[WHAT IS EXPECTED]:
Whenever a line in the data contains "right", show that line.

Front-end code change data

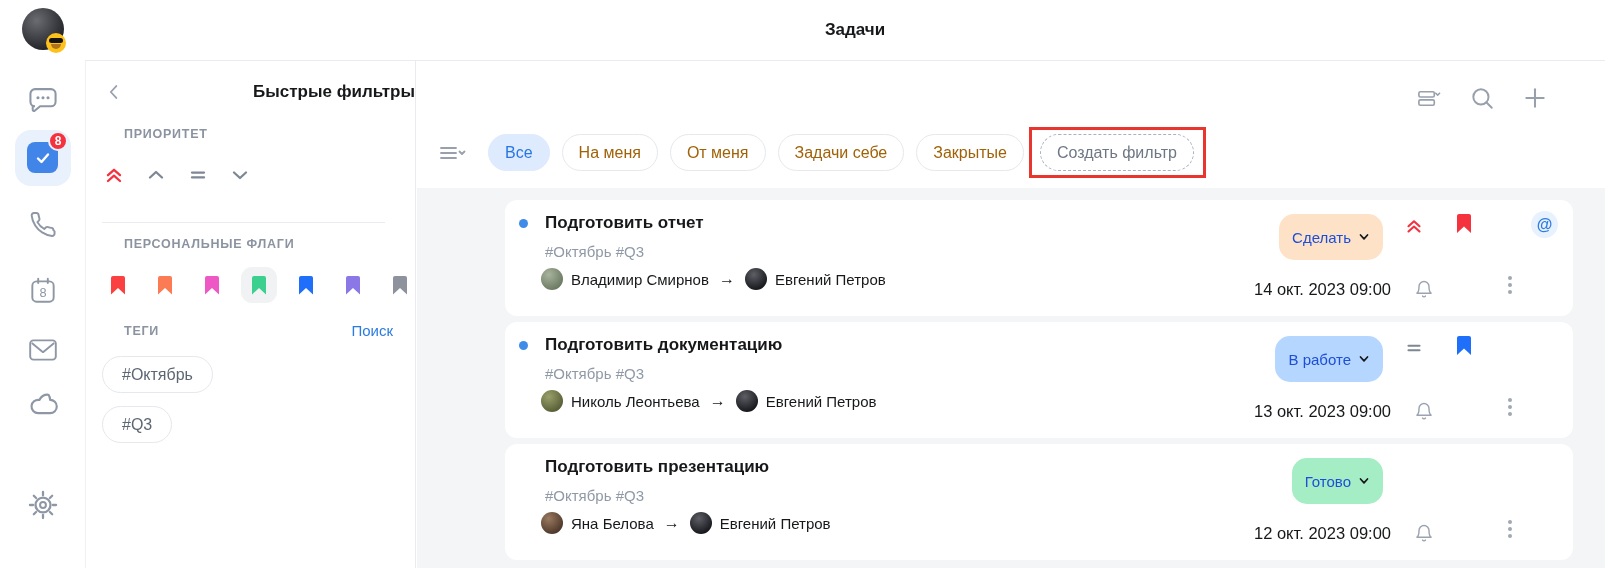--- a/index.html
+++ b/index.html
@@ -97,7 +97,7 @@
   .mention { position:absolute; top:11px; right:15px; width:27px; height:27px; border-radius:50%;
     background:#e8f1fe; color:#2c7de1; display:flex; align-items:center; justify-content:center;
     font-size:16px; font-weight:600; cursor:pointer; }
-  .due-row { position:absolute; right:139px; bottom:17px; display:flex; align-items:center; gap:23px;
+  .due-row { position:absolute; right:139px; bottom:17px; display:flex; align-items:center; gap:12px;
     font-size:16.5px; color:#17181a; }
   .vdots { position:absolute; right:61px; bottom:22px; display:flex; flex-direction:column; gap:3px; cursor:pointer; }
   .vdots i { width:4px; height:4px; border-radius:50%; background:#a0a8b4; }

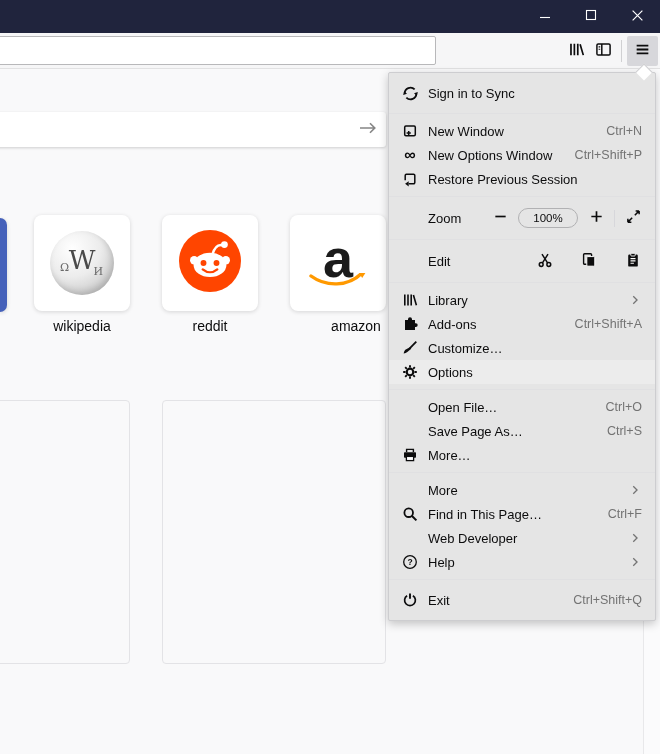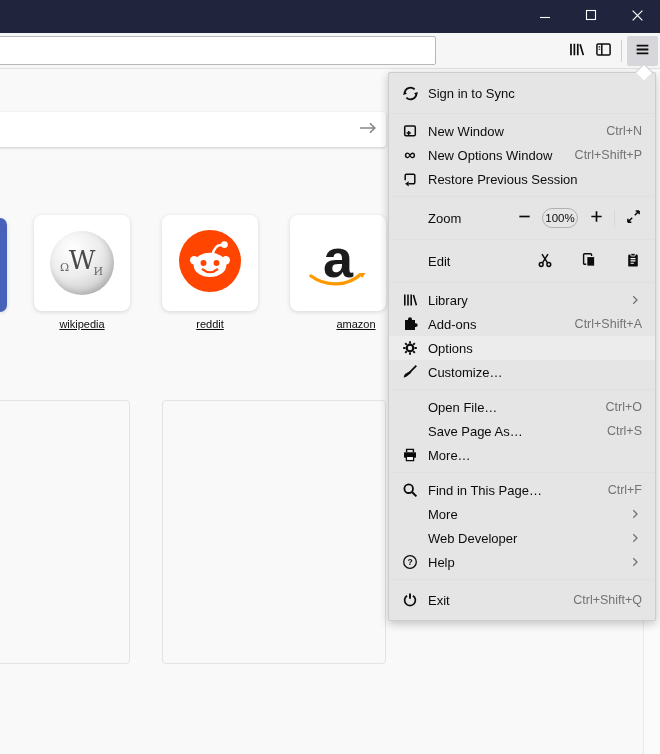--- a/index.html
+++ b/index.html
@@ -51,7 +51,7 @@
   .mask-glyph { font-weight:700; font-size:16px; line-height:1; color:#0c0c0d; }
   .zctl { display:flex; align-items:center; }
   .zbtn { background:transparent; border:none; width:18px; height:20px; display:flex; align-items:center; justify-content:center; padding:0; }
-  .zpill { width:36px; height:20px; border:1px solid #b1b1b3; border-radius:10px; font-size:11.5px; display:flex; align-items:center; justify-content:center; margin:0 9px; color:#0c0c0d; }
+  .zpill { width:60px; height:20px; border:1px solid #b1b1b3; border-radius:10px; font-size:11.5px; display:flex; align-items:center; justify-content:center; margin:0 9px; color:#0c0c0d; }
   .zdiv { width:1px; height:17px; background:#d7d7db; margin:0 9px; }
   .ectl { display:flex; align-items:center; gap:26px; }
   .ebtn { background:transparent; border:none; width:18px; height:20px; display:flex; align-items:center; justify-content:center; padding:0; }

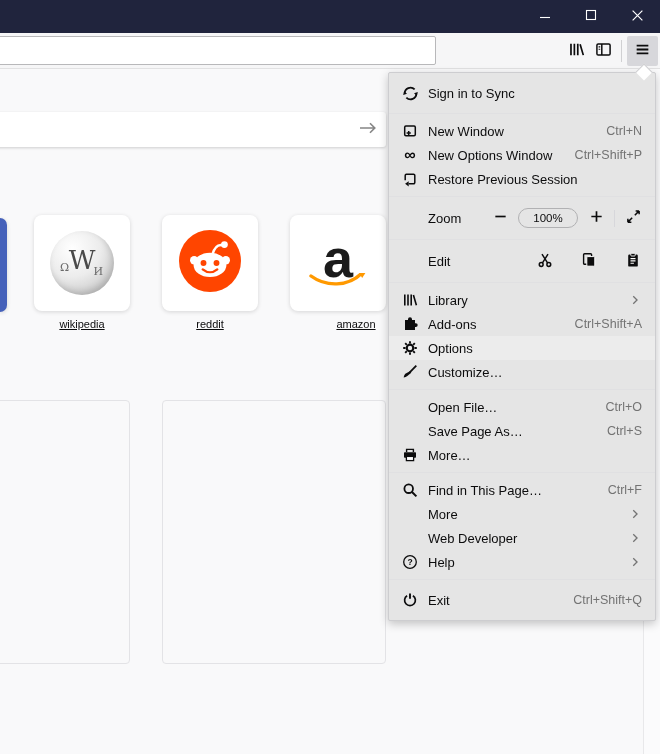--- a/index.html
+++ b/index.html
@@ -24,7 +24,7 @@
   .searchinput { flex:1; border:none; outline:none; background:transparent; font-size:14px; padding:0 12px; color:#0c0c0d; }
   .search-go { width:36px; height:35px; background:transparent; border:none; display:flex; align-items:center; justify-content:center; }
   .tile { position:absolute; top:146px; width:96px; height:96px; background:#fff; border-radius:8px; box-shadow:0 1px 4px rgba(12,12,13,.15); display:flex; align-items:center; justify-content:center; }
-  .tlabel { position:absolute; top:249px; width:96px; text-align:center; font-size:11px; color:#0c0c0d;text-decoration:underline; }
+  .tlabel { position:absolute; top:249px; width:96px; text-align:center; font-size:14px; color:#0c0c0d; }
   .tile-partial { position:absolute; left:0; top:149px; width:7px; height:94px; background:#4561ba; border-radius:0 8px 8px 0; box-shadow:0 1px 4px rgba(12,12,13,.15); }
   .wikiglobe { width:64px; height:64px; border-radius:50%; background:radial-gradient(circle at 35% 28%, #ffffff 0%, #ececec 45%, #cfcfcf 75%, #b9b9b9 100%); position:relative; box-shadow:inset -2px -3px 6px rgba(0,0,0,.15); }
   .wikiglobe .w-main { position:absolute; left:50%; top:46%; transform:translate(-50%,-50%); font-family:"DejaVu Serif", serif; font-size:26px; color:#4a4a4a; }

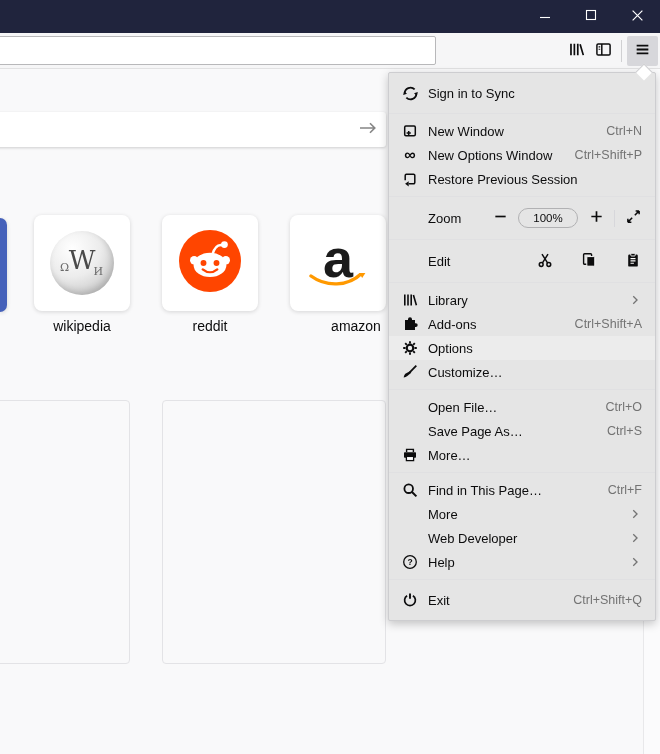--- a/index.html
+++ b/index.html
@@ -282,6 +282,15 @@
       <span class="lbl">Add-ons</span>
       <span class="sc">Ctrl+Shift+A</span>
     </div>
+    <div class="mi">
+      <span class="ic">
+          <svg width="16" height="16" viewBox="0 0 16 16">
+            <path d="M14.3 1.7L7.7 8.3" stroke="#0c0c0d" stroke-width="1.8" fill="none"></path>
+            <path d="M7.9 7.3l1.4 1.4-4 3.3c-.9.7-2.1 1.2-3.7 1.4.4-1.4.9-2.7 1.7-3.6z" fill="#0c0c0d"></path>
+          </svg>
+        </span>
+      <span class="lbl">Customize…</span>
+    </div>
     <div class="mi hl">
       <span class="ic">
           <svg width="16" height="16" viewBox="0 0 16 16">
@@ -293,15 +302,6 @@
         </span>
       <span class="lbl">Options</span>
     </div>
-    <div class="mi">
-      <span class="ic">
-          <svg width="16" height="16" viewBox="0 0 16 16">
-            <path d="M14.3 1.7L7.7 8.3" stroke="#0c0c0d" stroke-width="1.8" fill="none"></path>
-            <path d="M7.9 7.3l1.4 1.4-4 3.3c-.9.7-2.1 1.2-3.7 1.4.4-1.4.9-2.7 1.7-3.6z" fill="#0c0c0d"></path>
-          </svg>
-        </span>
-      <span class="lbl">Customize…</span>
-    </div>
   </div>
   <div class="msep"></div>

[EXERCISE SOLUTION]:
   .mention { position:absolute; top:11px; right:15px; width:27px; height:27px; border-radius:50%;
-  .due-row { position:absolute; right:139px; bottom:17px; display:flex; align-items:center; gap:23px;
+  .due-row { position:absolute; right:139px; bottom:17px; display:flex; align-items:center; gap:12px;
   .vdots { position:absolute; right:61px; bottom:22px; display:flex; flex-direction:column; gap:3px; cursor:pointer; }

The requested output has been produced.